- _Exercise_:
Rewrite the Mt. Diablo thread from "Why are there" to "is damn fast.", changing "potholes" to "craters".

- _Given text_:
◇ ◇ ◇ ◇

# Mt. Diablo questions



## Skimmy (Dec 13, 2011)

I read that the course record for climbing Mount Diablo is 43:33 by Nate English. Wow!!!

Am I correct that his record is up the south side of the mountain to the summit?

Where is the starting point? The intersection of Diablo Road and Mount Diablo Scenic Boulevard? Somewhere along the Athenian School? Just above the potholes at the lower park gate?

What is the record for climbing from the north side gate to the summit?

Finally:

Why are there Pittsburgh style potholes between the Athenian School and the lower south park gate? Is there some kind of disagreement about who should maintain the road?


----------



## ukbloke (Sep 1, 2007)

This page has some information on the start/finish for the South Gate climb. Nate English does hold the South Gate segment KOM on Strava, and it was on a training ride too. I'm not sure if that's the "official" course record though, but it is damn fast.

The pot-holes have been discussed here before, and I think there was a disagreement about who should pay for repairs.


----------



## 55x11 (Apr 24, 2006)

Skimmy said:


> I read that the course record for climbing Mount Diablo is 43:33 by Nate English. Wow!!!
> 
> Am I correct that his record is up the south side of the mountain to the summit?
> 
> ...


Isn't strava awesome/useful?

South Diablo:
Mt Diablo
Diablo Challenge (Athenian School to
North Diablo:
Diablo North


----------



## Skimmy (Dec 13, 2011)

Interesting, thanks for the information.

The faster (under 44 minutes) ascent I read about was on the Wikipedia page Mount Diablo - Wikipedia, the free encyclopedia


----------



## ukbloke (Sep 1, 2007)

Here's the results page for 2008. He was 24 years old and averaged 14.9mph up the hill!


----------



## ukbloke (Sep 1, 2007)

More info on the pot holes:



> Mr. Brower, I am getting back to you regarding the ownership of Mount Diablo Scenic. I have done additional research and as I previously concluded the road is not a publically maintained road. It appears that the road was created by deeds of earlier properties which obligates the fronting property owner for any maintenance. The majority of the road was developed as a part of the Rancho San Miguel subdivision in 1868. So the bottom line is that until you get up to the park boundary maintenance is on the adjoining property owners. Once in the park it would be the responsibility of the State.

◇ ◇ ◇ ◇

- _Given information_:
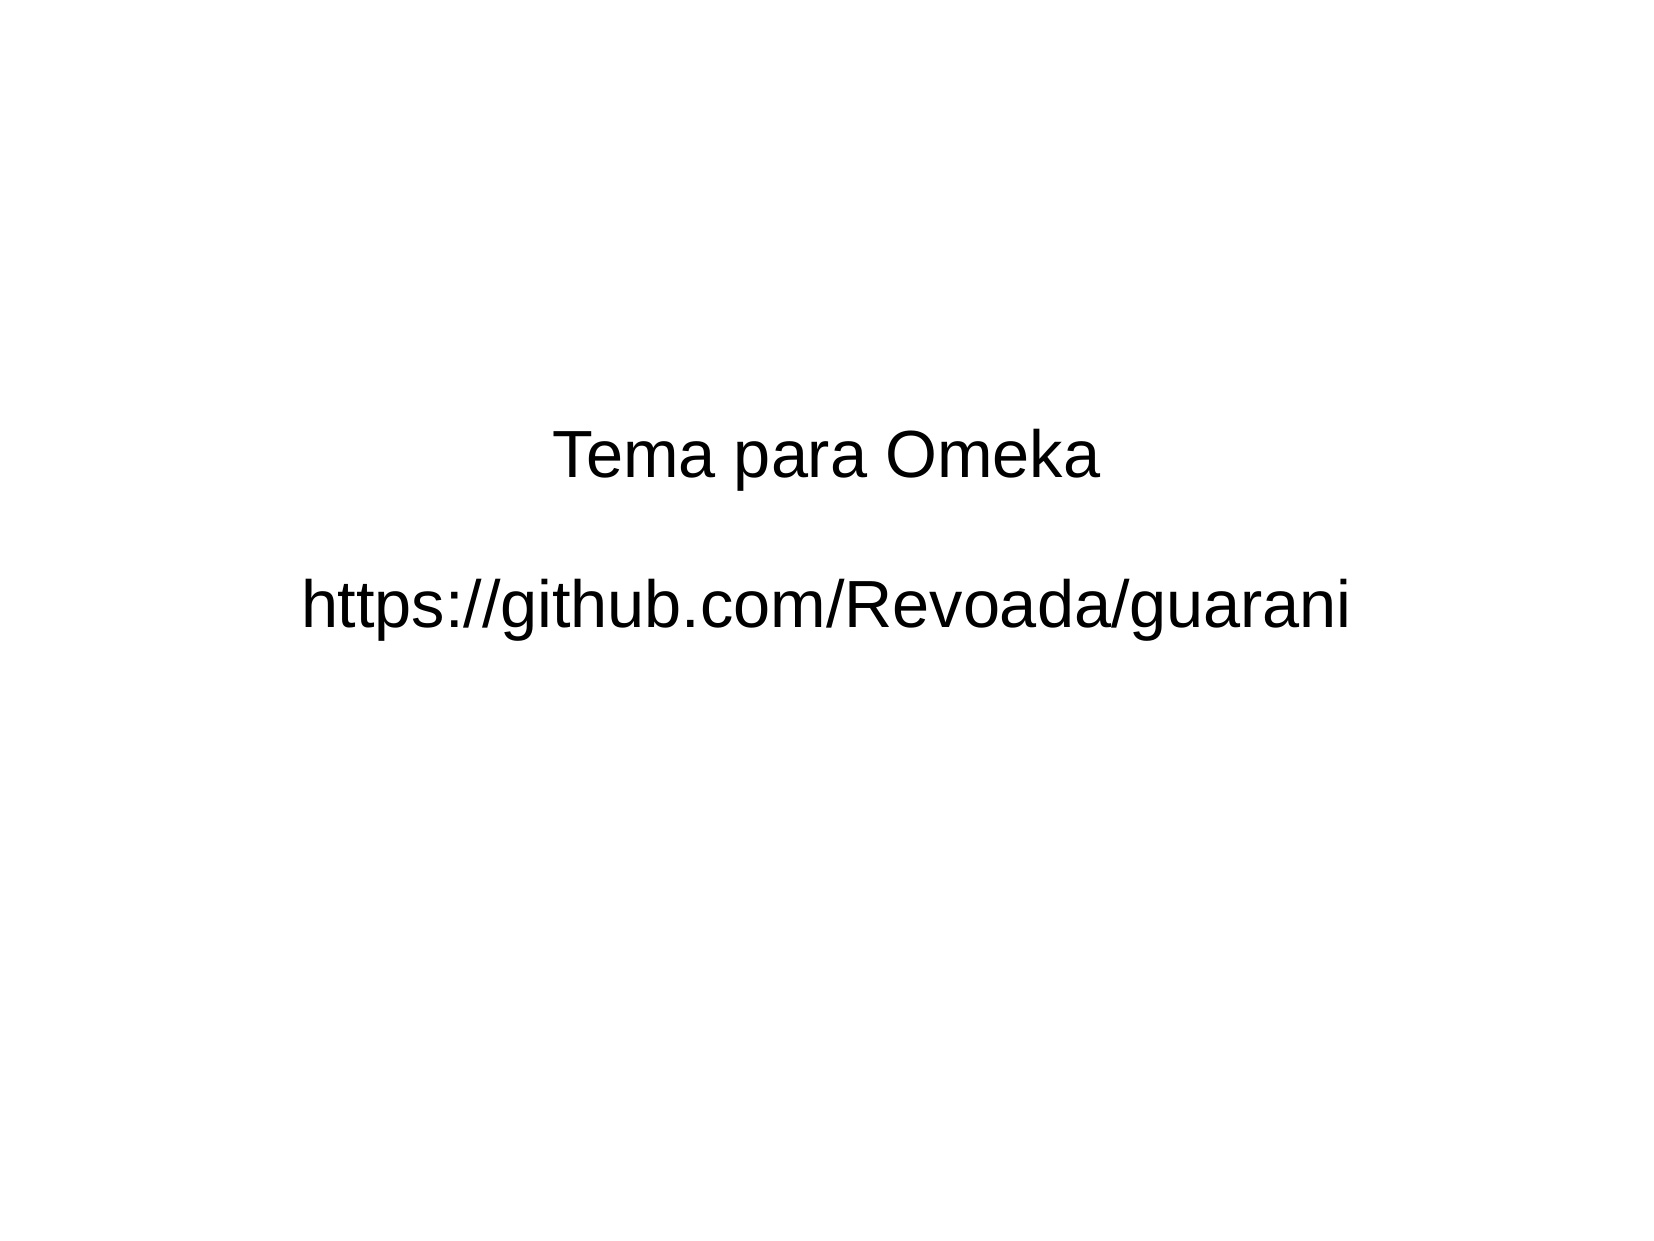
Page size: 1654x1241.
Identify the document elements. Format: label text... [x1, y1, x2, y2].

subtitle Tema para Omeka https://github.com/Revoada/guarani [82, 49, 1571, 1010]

◇ ◇ ◇ ◇

- _Task response_:
Why are there Pittsburgh style craters between the Athenian School and the lower south park gate? Is there some kind of disagreement about who should maintain the road?


----------



## ukbloke (Sep 1, 2007)

This page has some information on the start/finish for the South Gate climb. Nate English does hold the South Gate segment KOM on Strava, and it was on a training ride too. I'm not sure if that's the "official" course record though, but it is damn fast.